Records drawn from a dataset
━━━━━━━━
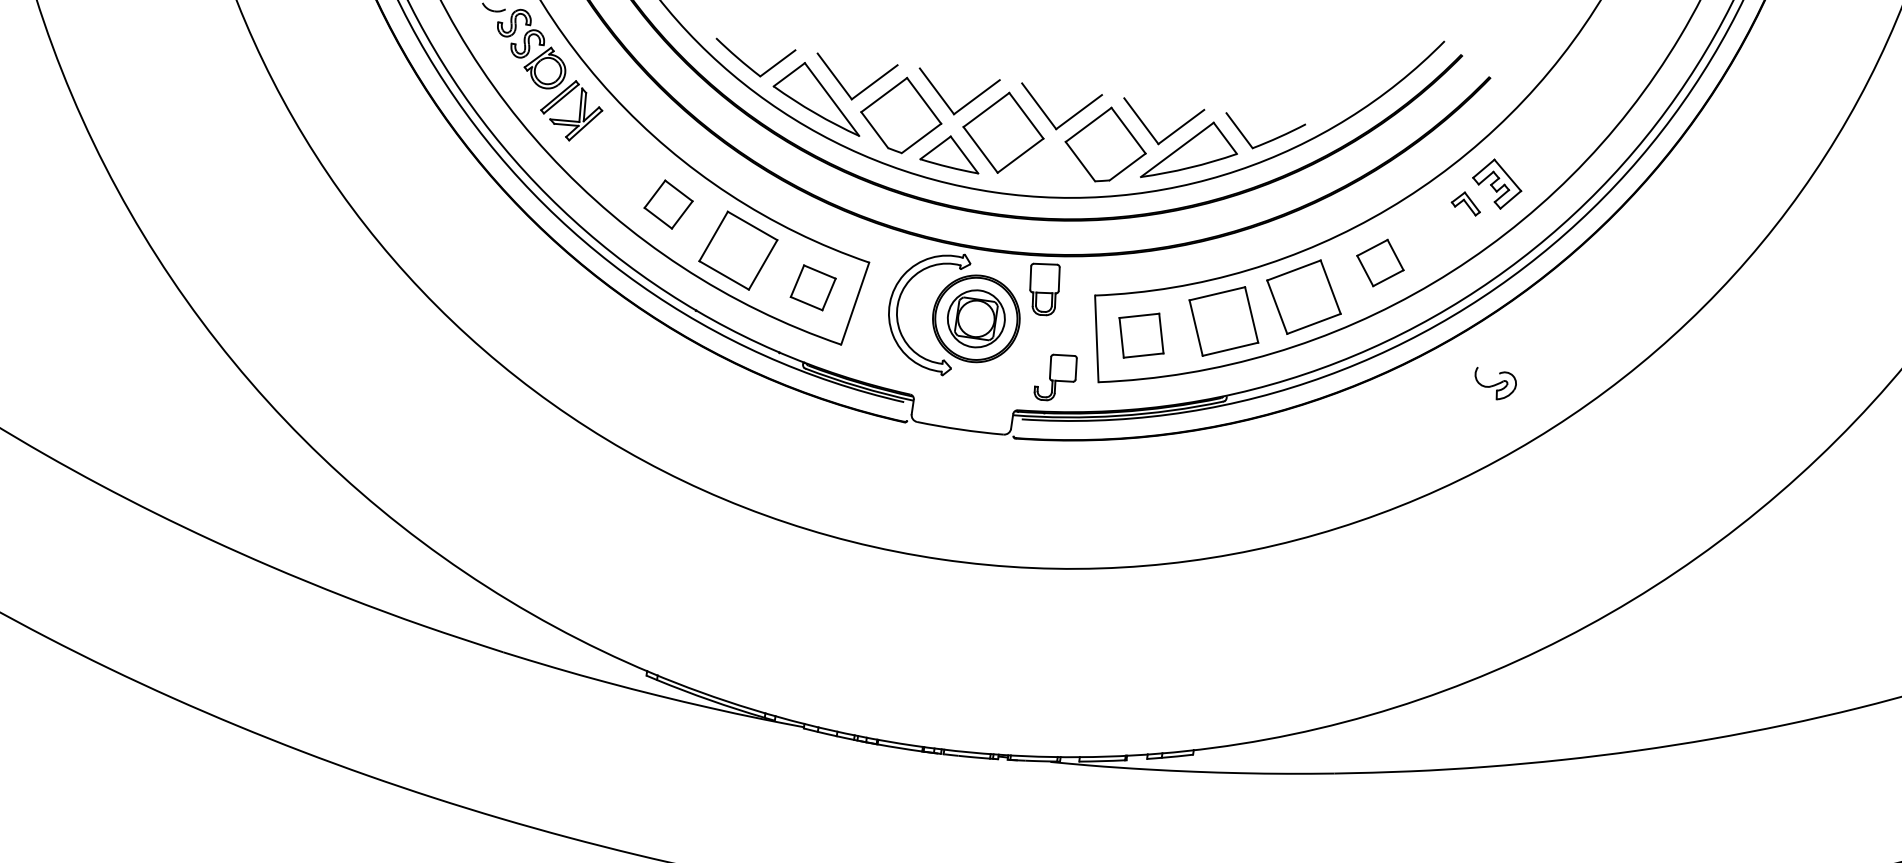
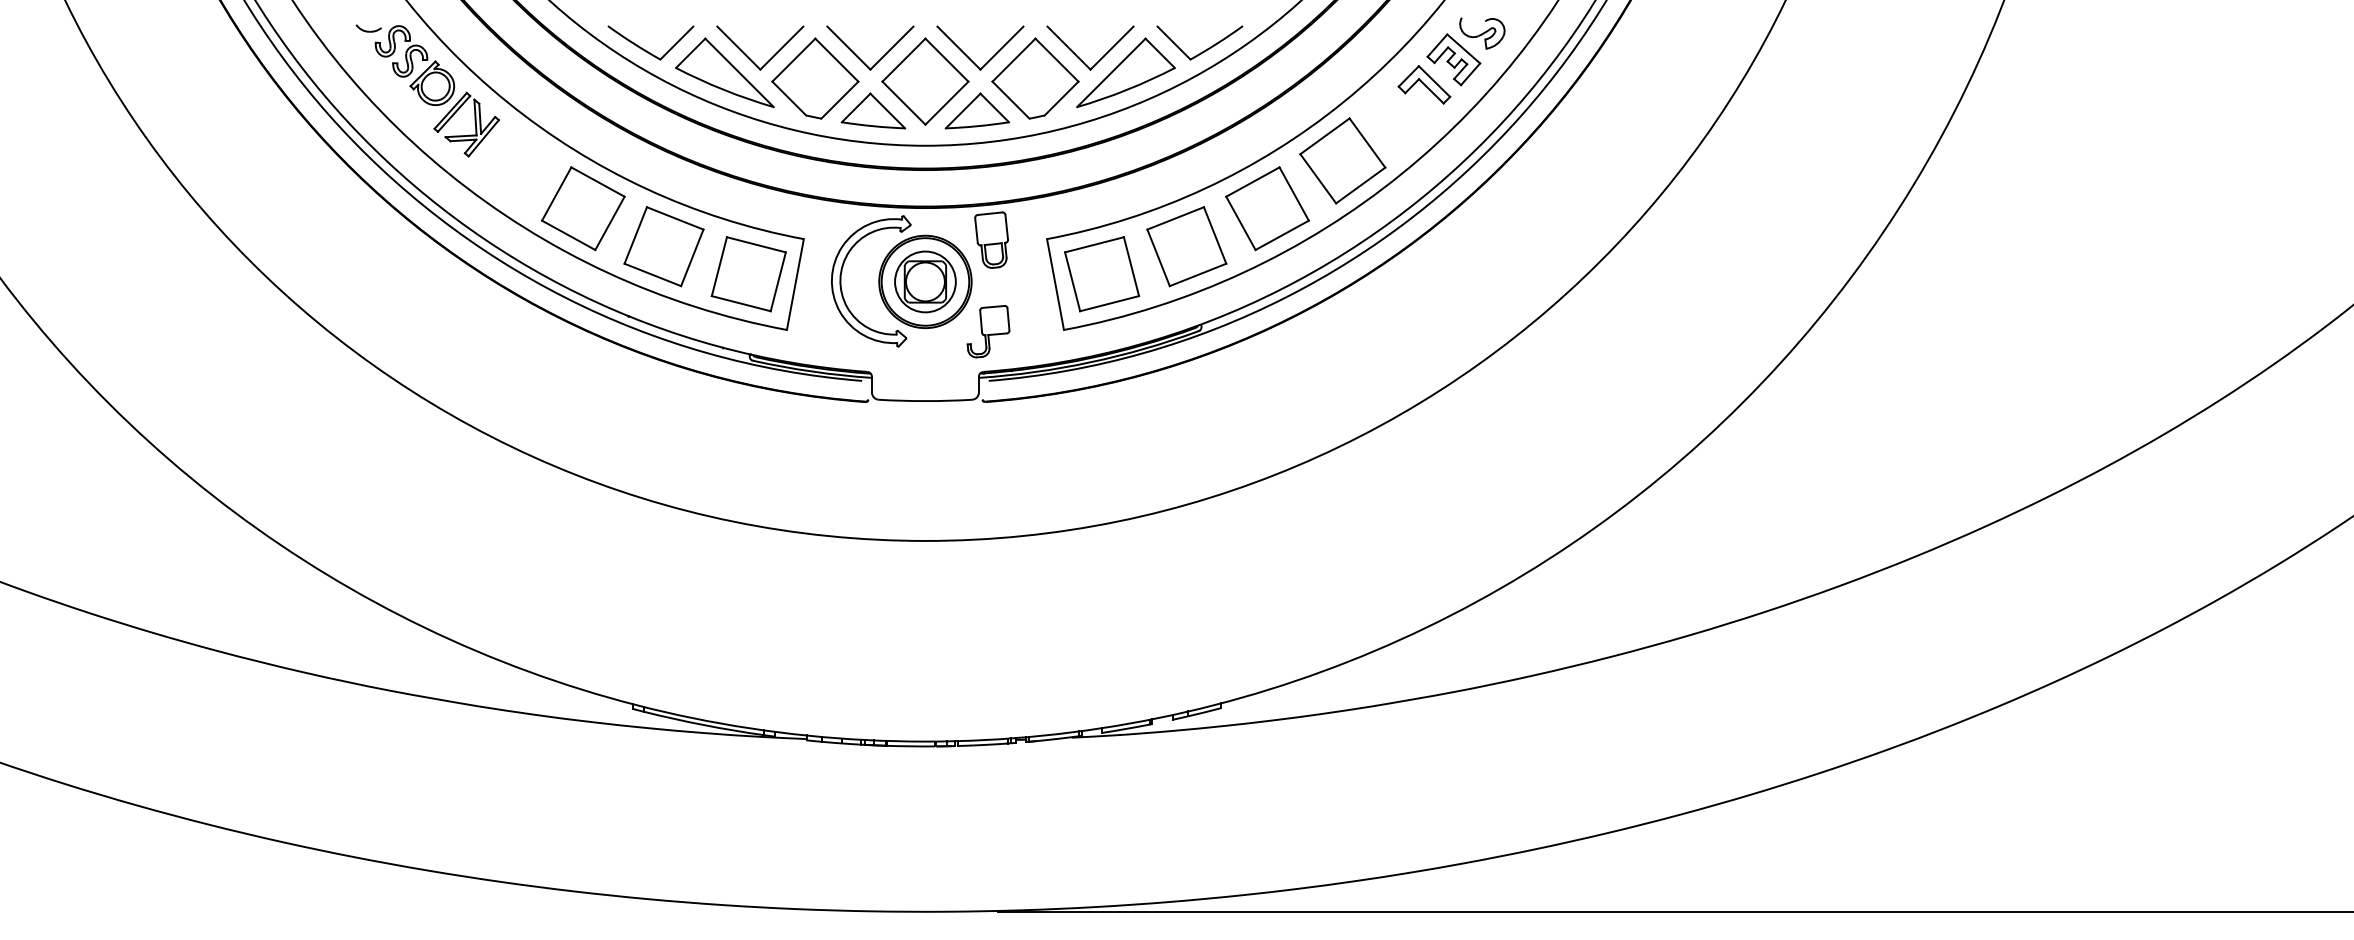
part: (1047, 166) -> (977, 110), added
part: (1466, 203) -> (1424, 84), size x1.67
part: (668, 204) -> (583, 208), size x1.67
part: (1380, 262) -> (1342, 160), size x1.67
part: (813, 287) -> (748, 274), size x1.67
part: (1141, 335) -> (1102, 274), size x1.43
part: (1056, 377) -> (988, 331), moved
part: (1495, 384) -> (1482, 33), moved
━━━━━━━━
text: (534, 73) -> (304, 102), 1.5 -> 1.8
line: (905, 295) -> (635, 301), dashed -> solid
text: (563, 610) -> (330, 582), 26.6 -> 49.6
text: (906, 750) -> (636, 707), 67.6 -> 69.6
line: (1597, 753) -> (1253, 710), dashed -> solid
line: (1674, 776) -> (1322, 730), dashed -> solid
━━━━━━━━
- _Requirement_:
The expected answer is an exact copy of the lines above, beginning at the line with "line: (1597, 753)" and ending at the line with "line: (1674, 776)", with both ends in.

- _Answer to this exercise_:
line: (1597, 753) -> (1253, 710), dashed -> solid
line: (1674, 776) -> (1322, 730), dashed -> solid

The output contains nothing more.